▸ **WHAT THE EXERCISE ASKS**
Repeat exactly the lines of the entries below from the one with "(fp_line (start 2.65 -1.75)" through the one with "(fp_arc (start -2.1", both ends included, and nothing else.

DATASET START

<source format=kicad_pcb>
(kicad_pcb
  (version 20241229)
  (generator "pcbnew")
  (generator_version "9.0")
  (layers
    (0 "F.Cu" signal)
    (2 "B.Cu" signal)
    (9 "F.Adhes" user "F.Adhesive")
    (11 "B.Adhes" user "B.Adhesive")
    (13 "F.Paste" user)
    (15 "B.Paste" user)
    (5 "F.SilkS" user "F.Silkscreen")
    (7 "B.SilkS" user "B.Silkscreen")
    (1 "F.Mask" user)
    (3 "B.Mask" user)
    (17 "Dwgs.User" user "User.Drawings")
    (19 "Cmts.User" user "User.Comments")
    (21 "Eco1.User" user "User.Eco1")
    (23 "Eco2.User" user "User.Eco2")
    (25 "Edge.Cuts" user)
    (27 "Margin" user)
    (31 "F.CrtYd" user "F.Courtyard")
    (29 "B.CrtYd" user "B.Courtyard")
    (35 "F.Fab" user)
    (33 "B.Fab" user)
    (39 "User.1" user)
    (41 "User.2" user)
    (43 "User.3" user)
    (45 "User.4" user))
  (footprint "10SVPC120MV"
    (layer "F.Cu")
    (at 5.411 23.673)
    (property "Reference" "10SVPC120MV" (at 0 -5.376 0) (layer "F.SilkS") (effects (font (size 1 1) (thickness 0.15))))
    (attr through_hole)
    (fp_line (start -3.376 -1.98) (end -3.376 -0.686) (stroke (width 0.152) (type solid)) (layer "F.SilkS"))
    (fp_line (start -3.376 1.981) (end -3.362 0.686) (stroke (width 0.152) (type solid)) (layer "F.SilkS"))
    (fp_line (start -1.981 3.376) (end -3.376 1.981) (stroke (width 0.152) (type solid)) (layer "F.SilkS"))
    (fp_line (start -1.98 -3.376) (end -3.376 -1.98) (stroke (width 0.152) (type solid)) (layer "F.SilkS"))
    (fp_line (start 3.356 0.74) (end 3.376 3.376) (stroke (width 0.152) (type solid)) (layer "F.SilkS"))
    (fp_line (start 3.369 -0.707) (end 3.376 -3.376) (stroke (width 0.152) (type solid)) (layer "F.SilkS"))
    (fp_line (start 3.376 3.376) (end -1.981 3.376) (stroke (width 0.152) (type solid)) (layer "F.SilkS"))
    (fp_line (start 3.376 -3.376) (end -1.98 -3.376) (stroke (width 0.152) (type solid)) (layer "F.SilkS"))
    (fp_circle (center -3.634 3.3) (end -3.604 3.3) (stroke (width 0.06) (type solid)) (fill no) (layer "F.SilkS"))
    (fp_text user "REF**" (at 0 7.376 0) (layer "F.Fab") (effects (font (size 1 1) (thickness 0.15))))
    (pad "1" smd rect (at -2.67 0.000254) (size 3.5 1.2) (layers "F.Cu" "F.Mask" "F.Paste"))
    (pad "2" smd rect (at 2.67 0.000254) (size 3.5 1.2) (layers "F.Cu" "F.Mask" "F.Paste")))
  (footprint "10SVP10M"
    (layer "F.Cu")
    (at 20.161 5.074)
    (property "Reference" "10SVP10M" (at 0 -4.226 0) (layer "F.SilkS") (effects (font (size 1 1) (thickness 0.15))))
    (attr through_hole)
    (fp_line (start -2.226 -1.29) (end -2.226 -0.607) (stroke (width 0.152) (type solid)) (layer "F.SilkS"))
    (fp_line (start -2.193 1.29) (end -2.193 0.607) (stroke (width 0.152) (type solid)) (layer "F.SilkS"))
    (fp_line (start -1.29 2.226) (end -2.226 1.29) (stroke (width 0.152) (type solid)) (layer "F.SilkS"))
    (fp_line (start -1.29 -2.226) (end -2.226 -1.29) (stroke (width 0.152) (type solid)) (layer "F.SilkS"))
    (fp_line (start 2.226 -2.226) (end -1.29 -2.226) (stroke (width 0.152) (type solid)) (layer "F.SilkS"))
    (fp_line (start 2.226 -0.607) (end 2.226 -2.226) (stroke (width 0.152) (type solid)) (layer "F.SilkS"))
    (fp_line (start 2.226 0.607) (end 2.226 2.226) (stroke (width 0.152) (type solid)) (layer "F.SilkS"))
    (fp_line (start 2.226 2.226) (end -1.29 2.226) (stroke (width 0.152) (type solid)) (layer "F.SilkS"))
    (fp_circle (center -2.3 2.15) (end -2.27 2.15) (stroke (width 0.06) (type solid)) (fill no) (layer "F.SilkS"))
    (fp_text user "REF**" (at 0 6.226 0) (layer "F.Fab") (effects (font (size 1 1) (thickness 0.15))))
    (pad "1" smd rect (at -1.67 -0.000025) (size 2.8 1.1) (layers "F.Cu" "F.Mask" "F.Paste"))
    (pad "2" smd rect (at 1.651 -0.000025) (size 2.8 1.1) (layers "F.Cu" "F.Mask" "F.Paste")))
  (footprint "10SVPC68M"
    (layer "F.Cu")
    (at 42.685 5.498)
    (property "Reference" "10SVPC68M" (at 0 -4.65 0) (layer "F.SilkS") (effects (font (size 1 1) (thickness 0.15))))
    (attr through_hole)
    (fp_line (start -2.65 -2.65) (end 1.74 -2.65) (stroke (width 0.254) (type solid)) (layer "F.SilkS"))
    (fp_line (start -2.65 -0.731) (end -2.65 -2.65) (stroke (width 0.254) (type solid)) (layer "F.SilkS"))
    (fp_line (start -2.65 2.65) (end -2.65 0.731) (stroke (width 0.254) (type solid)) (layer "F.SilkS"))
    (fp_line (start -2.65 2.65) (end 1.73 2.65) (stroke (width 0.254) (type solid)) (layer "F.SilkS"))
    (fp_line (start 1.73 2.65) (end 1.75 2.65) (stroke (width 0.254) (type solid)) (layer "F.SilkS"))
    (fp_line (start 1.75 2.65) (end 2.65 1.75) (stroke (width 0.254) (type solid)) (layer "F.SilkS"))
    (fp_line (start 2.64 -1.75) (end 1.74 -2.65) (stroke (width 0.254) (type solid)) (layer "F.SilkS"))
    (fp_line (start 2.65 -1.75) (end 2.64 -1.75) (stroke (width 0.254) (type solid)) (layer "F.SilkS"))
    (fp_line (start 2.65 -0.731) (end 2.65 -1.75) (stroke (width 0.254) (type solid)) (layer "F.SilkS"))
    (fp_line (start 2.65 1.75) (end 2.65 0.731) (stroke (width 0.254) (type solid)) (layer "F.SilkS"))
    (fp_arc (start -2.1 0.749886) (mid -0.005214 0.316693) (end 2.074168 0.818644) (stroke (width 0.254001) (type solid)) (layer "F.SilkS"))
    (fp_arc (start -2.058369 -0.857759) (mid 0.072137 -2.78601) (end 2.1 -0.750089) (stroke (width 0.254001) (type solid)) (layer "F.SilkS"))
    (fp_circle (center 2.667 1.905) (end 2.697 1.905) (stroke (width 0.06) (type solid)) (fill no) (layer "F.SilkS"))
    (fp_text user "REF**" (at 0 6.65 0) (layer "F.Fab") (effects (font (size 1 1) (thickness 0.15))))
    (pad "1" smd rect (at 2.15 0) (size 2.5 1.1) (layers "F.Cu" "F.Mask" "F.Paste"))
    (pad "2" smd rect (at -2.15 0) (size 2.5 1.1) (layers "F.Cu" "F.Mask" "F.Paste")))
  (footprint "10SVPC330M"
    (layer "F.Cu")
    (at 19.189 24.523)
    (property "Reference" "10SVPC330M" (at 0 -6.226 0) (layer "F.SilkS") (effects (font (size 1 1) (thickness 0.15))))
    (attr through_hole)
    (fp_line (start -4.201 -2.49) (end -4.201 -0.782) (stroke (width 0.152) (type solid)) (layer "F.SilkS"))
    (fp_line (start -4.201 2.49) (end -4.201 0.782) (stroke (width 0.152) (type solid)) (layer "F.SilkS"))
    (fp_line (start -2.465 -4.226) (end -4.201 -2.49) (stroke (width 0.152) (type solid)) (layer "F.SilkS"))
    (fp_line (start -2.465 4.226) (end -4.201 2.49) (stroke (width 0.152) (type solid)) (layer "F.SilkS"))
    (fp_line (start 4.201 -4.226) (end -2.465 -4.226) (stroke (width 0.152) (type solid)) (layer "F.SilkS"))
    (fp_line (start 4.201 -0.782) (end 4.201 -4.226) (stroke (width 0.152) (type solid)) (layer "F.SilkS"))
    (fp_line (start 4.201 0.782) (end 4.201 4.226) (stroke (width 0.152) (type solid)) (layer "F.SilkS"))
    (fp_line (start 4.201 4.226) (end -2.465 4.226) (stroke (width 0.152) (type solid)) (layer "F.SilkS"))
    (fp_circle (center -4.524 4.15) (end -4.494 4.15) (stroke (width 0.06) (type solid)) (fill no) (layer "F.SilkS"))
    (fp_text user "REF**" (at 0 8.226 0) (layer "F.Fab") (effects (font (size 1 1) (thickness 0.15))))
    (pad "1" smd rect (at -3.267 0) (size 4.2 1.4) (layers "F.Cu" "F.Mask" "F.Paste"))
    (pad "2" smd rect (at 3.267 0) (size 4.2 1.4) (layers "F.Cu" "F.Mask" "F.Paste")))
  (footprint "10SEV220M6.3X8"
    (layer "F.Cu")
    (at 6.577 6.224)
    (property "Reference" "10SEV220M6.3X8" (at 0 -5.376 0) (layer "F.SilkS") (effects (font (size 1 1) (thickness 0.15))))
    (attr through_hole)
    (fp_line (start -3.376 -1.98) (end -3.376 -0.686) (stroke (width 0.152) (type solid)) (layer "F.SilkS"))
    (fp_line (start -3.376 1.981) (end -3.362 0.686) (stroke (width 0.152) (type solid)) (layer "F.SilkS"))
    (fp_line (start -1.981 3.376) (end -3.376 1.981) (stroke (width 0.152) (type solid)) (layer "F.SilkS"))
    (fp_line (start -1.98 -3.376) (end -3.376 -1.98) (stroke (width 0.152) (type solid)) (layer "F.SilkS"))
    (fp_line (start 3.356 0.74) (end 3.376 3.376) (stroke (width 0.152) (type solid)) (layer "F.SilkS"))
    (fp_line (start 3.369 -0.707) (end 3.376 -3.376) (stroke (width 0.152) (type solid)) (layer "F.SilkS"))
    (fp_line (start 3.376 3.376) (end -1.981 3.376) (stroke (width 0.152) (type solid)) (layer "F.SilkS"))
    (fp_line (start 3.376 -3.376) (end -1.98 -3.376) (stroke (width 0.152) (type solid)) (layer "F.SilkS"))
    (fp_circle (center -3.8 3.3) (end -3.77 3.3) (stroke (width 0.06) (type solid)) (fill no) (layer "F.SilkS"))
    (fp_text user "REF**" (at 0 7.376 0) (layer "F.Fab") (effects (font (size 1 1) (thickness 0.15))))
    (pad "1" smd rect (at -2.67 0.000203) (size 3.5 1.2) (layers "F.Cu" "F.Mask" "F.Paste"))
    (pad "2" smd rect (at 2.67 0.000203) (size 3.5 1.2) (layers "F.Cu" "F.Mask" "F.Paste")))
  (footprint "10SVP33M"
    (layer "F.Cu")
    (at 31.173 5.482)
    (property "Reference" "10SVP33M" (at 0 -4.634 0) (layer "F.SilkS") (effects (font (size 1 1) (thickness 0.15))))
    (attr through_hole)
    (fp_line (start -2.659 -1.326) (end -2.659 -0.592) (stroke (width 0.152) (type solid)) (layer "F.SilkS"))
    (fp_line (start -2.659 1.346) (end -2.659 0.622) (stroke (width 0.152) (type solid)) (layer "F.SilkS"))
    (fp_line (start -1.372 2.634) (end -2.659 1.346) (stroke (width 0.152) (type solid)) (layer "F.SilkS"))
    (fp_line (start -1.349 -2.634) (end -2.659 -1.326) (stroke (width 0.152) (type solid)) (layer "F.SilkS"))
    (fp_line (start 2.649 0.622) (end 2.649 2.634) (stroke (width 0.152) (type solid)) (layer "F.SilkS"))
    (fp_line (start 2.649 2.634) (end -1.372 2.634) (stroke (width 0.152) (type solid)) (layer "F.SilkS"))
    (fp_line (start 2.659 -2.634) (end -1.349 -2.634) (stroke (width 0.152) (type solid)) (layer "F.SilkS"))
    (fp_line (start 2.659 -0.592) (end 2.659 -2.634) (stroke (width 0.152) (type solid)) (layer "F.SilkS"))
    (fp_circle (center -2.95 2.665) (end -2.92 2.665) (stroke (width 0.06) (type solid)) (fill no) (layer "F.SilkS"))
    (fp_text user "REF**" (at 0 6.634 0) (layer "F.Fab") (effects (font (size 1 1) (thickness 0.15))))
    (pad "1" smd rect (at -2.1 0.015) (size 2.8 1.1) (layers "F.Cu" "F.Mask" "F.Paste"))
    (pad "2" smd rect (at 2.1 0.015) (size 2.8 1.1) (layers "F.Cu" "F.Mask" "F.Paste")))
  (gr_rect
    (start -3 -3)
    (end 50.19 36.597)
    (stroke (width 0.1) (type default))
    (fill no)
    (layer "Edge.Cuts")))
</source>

DATASET END

▸ **EXPECTED ANSWER**
    (fp_line (start 2.65 -1.75) (end 2.64 -1.75) (stroke (width 0.254) (type solid)) (layer "F.SilkS"))
    (fp_line (start 2.65 -0.731) (end 2.65 -1.75) (stroke (width 0.254) (type solid)) (layer "F.SilkS"))
    (fp_line (start 2.65 1.75) (end 2.65 0.731) (stroke (width 0.254) (type solid)) (layer "F.SilkS"))
    (fp_arc (start -2.1 0.749886) (mid -0.005214 0.316693) (end 2.074168 0.818644) (stroke (width 0.254001) (type solid)) (layer "F.SilkS"))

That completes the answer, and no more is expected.